*EXERCISE PROMPT*
Could you output the listing that follows exactly, without its images?

*DATA BLOCK*
★ ★ ★
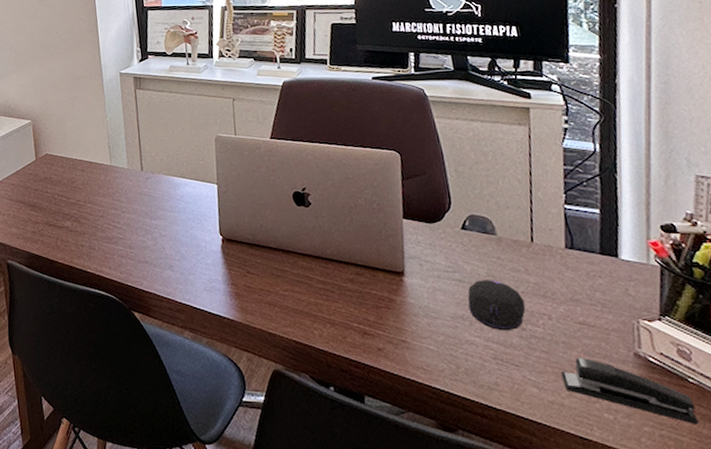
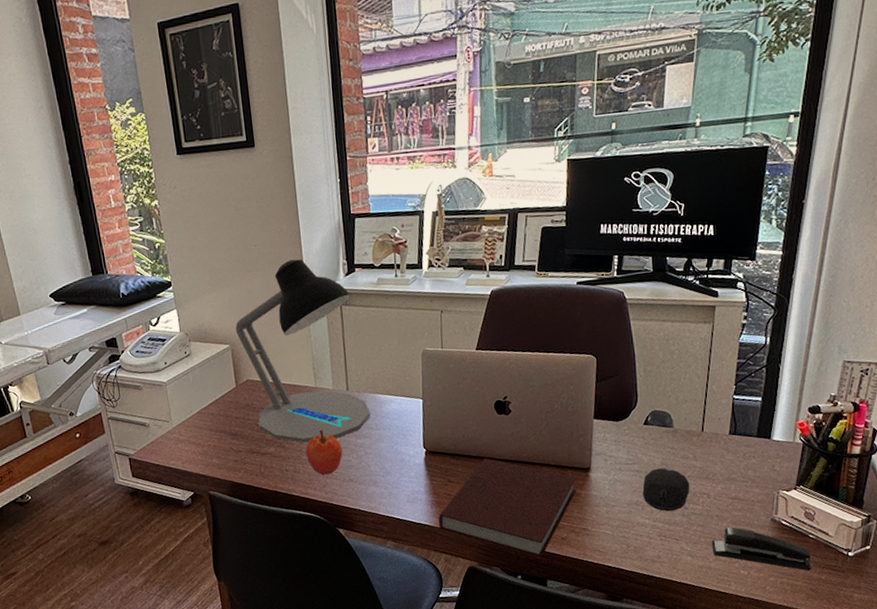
desk lamp: none [37,45,165,219] -> present [235,259,370,443]
apple: none [100,207,138,255] -> present [305,429,343,476]
notebook: none [238,251,391,368] -> present [439,458,577,558]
★ ★ ★
*TASK SOLUTION*
desk lamp: none [37,45,165,219] -> present [235,259,370,443]
apple: none [100,207,138,255] -> present [305,429,343,476]
notebook: none [238,251,391,368] -> present [439,458,577,558]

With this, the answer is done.